I think we were in shock. Her breast is still swollen, her swollen armpit is just her body healing, getting the radiation out of her body. Her breast is still tender but will go in time, the scar tissue will heal but still feel hard. But he is very happy with the results. She will go for regular mammograms now, if there are any change she feels or sees in her breast, she must phone the cancer clinic immediately, don’t go to your GP first.

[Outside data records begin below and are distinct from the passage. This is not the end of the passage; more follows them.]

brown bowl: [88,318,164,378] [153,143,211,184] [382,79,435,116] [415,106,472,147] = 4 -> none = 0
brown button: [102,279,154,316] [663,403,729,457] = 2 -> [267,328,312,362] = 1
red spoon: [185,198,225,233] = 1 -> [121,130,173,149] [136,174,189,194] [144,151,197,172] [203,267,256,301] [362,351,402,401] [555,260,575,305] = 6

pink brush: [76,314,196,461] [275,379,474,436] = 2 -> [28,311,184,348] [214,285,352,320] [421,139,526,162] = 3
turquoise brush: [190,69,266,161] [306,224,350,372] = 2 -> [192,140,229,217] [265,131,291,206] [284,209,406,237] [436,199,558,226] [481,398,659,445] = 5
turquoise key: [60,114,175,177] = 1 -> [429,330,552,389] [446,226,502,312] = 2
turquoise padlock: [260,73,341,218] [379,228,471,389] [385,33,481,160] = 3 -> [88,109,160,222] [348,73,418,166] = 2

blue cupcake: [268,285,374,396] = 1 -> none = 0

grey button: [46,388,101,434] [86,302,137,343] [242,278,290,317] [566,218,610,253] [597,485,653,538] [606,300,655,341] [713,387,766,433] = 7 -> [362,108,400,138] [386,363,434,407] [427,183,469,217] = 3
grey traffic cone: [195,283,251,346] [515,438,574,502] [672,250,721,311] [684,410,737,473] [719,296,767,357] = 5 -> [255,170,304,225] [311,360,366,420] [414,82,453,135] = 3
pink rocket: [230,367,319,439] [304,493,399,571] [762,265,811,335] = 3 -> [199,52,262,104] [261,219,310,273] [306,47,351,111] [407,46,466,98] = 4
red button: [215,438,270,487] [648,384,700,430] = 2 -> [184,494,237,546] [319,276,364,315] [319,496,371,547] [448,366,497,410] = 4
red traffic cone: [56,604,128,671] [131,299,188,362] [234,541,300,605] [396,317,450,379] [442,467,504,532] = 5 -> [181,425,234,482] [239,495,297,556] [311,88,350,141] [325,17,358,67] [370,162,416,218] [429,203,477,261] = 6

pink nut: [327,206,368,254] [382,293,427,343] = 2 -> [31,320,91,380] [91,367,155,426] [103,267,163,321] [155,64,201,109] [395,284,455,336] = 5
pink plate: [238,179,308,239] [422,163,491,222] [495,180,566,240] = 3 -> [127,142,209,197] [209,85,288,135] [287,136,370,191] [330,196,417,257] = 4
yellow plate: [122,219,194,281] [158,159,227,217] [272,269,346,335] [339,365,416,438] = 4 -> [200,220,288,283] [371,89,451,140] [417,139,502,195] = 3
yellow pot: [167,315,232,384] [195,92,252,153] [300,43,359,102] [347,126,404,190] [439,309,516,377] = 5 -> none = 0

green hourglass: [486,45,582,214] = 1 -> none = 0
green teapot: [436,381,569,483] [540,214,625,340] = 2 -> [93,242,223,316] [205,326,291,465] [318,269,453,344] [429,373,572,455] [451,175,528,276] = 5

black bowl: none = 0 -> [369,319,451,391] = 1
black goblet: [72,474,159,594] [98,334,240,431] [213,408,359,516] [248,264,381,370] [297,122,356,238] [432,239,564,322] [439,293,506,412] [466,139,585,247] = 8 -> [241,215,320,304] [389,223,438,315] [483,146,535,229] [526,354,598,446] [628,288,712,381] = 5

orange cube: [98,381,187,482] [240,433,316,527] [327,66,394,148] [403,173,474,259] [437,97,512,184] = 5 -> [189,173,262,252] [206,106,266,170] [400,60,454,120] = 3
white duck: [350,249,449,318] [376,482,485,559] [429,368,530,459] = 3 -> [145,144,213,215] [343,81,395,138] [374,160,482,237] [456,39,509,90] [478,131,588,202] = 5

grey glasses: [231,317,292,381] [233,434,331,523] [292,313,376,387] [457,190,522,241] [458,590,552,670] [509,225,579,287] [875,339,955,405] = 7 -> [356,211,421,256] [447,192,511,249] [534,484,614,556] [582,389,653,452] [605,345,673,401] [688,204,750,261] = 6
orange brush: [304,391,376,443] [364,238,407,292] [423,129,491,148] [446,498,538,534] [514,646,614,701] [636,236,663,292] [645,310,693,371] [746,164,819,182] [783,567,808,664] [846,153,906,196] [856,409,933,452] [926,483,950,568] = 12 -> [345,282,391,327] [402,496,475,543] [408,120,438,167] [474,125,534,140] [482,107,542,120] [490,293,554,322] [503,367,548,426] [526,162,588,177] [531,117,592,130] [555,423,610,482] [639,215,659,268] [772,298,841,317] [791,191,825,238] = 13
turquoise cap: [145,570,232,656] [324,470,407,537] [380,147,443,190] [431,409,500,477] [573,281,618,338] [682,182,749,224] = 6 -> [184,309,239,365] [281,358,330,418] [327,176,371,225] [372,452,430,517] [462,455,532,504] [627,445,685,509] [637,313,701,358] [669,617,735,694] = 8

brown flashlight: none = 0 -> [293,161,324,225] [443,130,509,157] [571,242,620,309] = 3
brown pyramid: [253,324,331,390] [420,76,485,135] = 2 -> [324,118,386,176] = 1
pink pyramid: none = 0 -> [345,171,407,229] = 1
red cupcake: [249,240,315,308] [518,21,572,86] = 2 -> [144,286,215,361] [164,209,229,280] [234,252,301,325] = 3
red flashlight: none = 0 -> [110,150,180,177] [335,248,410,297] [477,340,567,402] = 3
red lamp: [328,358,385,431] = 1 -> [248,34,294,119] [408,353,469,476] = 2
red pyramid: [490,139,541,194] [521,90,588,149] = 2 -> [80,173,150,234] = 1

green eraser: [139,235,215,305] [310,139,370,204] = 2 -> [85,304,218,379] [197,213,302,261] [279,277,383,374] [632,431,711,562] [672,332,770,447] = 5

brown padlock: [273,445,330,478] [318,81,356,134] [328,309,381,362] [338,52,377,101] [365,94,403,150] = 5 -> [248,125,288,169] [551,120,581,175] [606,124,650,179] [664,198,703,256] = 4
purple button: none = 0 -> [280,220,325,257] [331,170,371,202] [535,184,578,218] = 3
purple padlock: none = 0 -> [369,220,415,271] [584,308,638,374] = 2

I said I wanted the phone number and told her mum she must have the number too, just incase we need it for L. So this appointment lasted less than 5 minutes, by the time we were back in the car, I think we were all shocked, in a dazed state of happiness, wanting to cry with relief but no tears would come. We went for dinner on the way home to celebrate. Now she can look ahead, unfortunately this means facing more operations as both knees are giving way again, she thinks one knee will need a full replacement again, and the other she thinks will need a hinge replacement, both big operations. But they are causing so much pain, and getting around physically is becoming hard work. But she’s had these operations before so she knows what to expect.
So that was my day yesterday, a nervous, stressful but happy day.